Task: Copy out, word for word, the lines running from the one containing "How to manage" through the one containing "Block 4, Clifton", both included.

Saved data entries:
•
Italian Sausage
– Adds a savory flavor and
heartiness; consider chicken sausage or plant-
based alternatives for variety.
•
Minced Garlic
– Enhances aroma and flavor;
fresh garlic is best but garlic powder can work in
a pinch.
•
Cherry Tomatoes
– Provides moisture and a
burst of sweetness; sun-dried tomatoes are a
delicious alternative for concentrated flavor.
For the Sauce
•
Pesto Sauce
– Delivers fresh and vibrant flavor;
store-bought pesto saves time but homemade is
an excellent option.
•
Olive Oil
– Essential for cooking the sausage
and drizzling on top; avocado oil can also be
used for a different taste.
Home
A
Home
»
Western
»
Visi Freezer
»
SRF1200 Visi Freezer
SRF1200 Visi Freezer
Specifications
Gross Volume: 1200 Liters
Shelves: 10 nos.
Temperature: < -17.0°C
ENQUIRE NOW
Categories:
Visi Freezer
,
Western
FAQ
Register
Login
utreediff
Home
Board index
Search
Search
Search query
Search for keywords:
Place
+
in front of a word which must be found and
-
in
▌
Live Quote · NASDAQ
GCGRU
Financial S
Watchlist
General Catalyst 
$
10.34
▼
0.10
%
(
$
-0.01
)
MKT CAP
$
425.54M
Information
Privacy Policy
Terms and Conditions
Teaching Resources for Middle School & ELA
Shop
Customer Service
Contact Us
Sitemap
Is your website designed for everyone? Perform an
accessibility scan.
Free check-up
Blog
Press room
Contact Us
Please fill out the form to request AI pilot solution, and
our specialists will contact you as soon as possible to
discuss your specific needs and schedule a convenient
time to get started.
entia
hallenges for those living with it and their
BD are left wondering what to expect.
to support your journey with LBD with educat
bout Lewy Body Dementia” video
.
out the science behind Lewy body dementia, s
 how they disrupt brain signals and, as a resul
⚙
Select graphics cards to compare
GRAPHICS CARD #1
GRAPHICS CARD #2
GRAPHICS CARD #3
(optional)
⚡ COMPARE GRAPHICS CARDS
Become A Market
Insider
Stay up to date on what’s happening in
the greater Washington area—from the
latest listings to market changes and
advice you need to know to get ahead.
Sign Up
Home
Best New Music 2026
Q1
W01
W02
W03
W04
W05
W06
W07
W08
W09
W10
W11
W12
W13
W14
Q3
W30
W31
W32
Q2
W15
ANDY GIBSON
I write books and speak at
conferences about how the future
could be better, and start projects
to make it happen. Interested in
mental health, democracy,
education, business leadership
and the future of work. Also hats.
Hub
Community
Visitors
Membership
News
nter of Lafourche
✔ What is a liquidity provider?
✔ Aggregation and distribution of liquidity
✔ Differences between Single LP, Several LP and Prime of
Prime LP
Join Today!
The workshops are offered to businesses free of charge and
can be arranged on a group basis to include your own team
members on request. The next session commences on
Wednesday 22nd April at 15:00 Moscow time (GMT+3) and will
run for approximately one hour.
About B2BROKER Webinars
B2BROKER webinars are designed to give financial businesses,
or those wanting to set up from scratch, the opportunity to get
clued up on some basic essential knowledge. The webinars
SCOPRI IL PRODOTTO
--
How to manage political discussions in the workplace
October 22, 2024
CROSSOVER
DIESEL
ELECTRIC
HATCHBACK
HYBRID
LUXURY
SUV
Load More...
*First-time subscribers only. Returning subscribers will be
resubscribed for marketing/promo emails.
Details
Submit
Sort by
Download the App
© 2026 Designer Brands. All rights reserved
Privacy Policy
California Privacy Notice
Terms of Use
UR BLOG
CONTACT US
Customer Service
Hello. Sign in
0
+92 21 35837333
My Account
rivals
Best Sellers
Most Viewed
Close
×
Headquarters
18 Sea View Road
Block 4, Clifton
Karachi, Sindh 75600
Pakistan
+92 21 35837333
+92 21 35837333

Answer section:
How to manage political discussions in the workplace
October 22, 2024
CROSSOVER
DIESEL
ELECTRIC
HATCHBACK
HYBRID
LUXURY
SUV
Load More...
*First-time subscribers only. Returning subscribers will be
resubscribed for marketing/promo emails.
Details
Submit
Sort by
Download the App
© 2026 Designer Brands. All rights reserved
Privacy Policy
California Privacy Notice
Terms of Use
UR BLOG
CONTACT US
Customer Service
Hello. Sign in
0
+92 21 35837333
My Account
rivals
Best Sellers
Most Viewed
Close
×
Headquarters
18 Sea View Road
Block 4, Clifton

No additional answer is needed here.